**Reading text:**
____________________

Fernand Fau (13 July 1858 - 27 November 1915) was a French illustrator and cartoonist whose work was widely published in popular journals around the turn of the 19th century.

Biography
Fau was born in Poitiers in 1858. 
He produced copious illustrations under the pseudonym "Fanfare".
He made the illustrations for the drama by Ferny "Le Secret du manifestant" at the "shadow show" in the cabaret Le Chat Noir.
He also illustrated the shadow show Une Affaire d'honneur by Jules Jouy at Le Chat Noir.
In 1890 Le Chat Noir put on his Idylle, a revue in one act with music by Charles de Sivry.
His illustrations appeared in the Chat Noir humorous magazine and also in Le Rire.
He illustrated many children's books throughout his career, and was a satirist.
Fau was also versed in Art Nouveau, and exhibited at the Salon des Cent in 1895.

Fernand Fau died in Paris in 1915.

____________________

**Available data:**
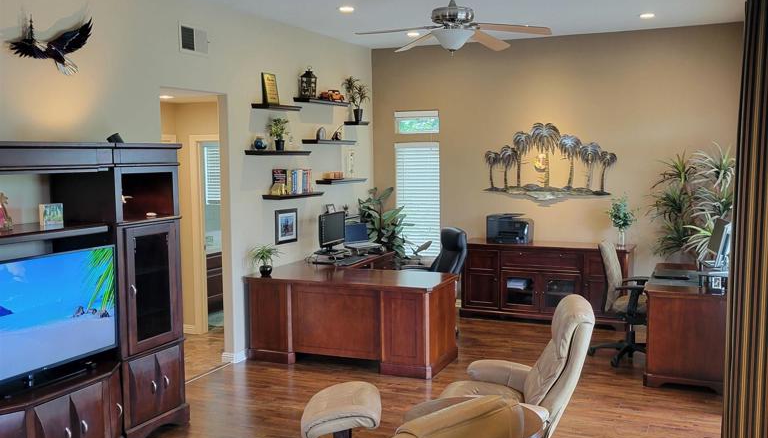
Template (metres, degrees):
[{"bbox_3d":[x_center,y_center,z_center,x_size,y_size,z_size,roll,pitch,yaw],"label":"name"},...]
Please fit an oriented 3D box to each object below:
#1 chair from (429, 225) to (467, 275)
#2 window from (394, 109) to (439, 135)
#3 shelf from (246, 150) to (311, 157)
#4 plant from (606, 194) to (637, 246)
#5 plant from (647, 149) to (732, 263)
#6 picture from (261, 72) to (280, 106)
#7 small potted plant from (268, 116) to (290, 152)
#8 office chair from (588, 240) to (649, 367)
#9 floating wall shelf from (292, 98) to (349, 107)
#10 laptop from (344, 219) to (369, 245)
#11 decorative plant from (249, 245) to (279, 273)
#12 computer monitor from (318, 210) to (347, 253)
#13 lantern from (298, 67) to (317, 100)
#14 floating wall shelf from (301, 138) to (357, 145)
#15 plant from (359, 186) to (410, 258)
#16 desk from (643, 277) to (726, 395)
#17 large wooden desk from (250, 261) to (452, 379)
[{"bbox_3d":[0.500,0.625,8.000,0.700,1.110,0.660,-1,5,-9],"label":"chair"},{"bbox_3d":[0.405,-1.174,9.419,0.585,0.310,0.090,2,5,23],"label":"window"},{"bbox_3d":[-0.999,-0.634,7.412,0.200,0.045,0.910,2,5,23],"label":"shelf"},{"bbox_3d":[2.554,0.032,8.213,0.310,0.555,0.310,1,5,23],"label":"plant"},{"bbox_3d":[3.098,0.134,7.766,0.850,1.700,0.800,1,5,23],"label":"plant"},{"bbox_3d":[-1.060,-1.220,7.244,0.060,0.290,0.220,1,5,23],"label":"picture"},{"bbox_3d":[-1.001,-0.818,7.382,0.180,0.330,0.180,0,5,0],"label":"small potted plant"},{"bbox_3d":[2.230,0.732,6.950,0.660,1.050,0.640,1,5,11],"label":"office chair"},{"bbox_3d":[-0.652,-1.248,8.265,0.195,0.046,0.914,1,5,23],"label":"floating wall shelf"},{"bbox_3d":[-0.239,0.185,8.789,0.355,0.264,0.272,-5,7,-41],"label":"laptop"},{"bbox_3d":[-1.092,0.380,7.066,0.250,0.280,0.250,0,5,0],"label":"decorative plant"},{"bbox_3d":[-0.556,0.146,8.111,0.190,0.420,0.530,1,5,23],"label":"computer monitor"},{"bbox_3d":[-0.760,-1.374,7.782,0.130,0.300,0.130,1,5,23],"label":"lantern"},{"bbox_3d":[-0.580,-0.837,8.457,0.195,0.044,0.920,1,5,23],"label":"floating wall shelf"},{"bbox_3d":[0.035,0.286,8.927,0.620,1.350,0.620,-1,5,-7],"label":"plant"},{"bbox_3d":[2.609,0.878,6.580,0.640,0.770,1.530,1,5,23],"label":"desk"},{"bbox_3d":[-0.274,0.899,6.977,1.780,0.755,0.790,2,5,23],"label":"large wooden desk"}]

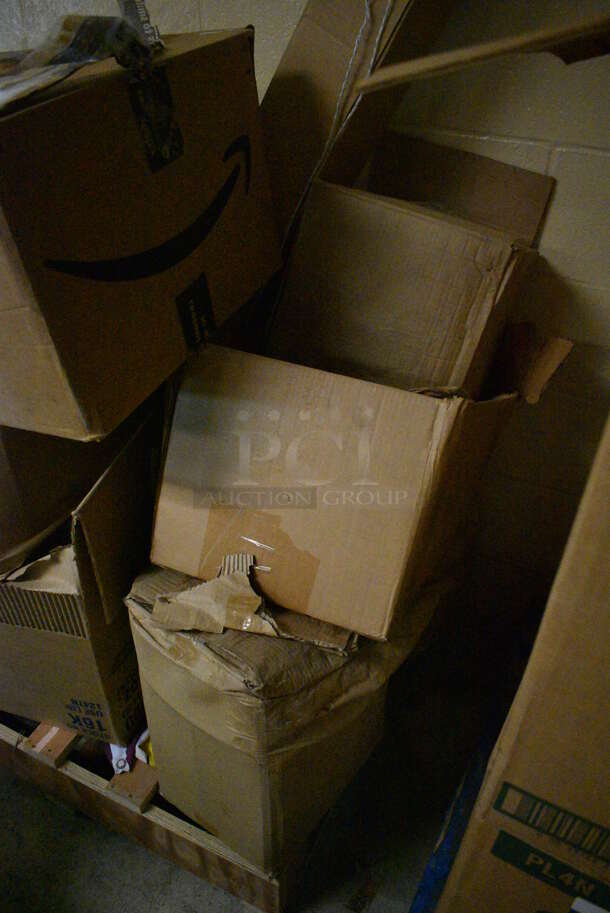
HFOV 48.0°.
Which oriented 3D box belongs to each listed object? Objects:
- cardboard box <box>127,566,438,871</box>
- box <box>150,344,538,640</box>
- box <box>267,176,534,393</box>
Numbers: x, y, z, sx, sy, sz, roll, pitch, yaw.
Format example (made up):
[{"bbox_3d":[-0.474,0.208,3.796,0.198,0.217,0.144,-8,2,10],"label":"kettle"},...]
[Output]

____________________

**Questions to answer:**
1. Rewrite the Fernand Fau biography starting at "He also illustrated" and ending at "Paris in 1915.", replacing "satirist" with "caricaturist".
2. Output the rows exactly, starting at the first row and ending at the line that contains "#15 plant from (359, 186) to (410, 258)", both included. Leave out the pictures.
The Fernand Fau biography and the rows come from unrelated sources.

**Answers for each item:**
1.
He also illustrated the shadow show Une Affaire d'honneur by Jules Jouy at Le Chat Noir.
In 1890 Le Chat Noir put on his Idylle, a revue in one act with music by Charles de Sivry.
His illustrations appeared in the Chat Noir humorous magazine and also in Le Rire.
He illustrated many children's books throughout his career, and was a caricaturist.
Fau was also versed in Art Nouveau, and exhibited at the Salon des Cent in 1895.

Fernand Fau died in Paris in 1915.

2.
Template (metres, degrees):
[{"bbox_3d":[x_center,y_center,z_center,x_size,y_size,z_size,roll,pitch,yaw],"label":"name"},...]
Please fit an oriented 3D box to each object below:
#1 chair from (429, 225) to (467, 275)
#2 window from (394, 109) to (439, 135)
#3 shelf from (246, 150) to (311, 157)
#4 plant from (606, 194) to (637, 246)
#5 plant from (647, 149) to (732, 263)
#6 picture from (261, 72) to (280, 106)
#7 small potted plant from (268, 116) to (290, 152)
#8 office chair from (588, 240) to (649, 367)
#9 floating wall shelf from (292, 98) to (349, 107)
#10 laptop from (344, 219) to (369, 245)
#11 decorative plant from (249, 245) to (279, 273)
#12 computer monitor from (318, 210) to (347, 253)
#13 lantern from (298, 67) to (317, 100)
#14 floating wall shelf from (301, 138) to (357, 145)
#15 plant from (359, 186) to (410, 258)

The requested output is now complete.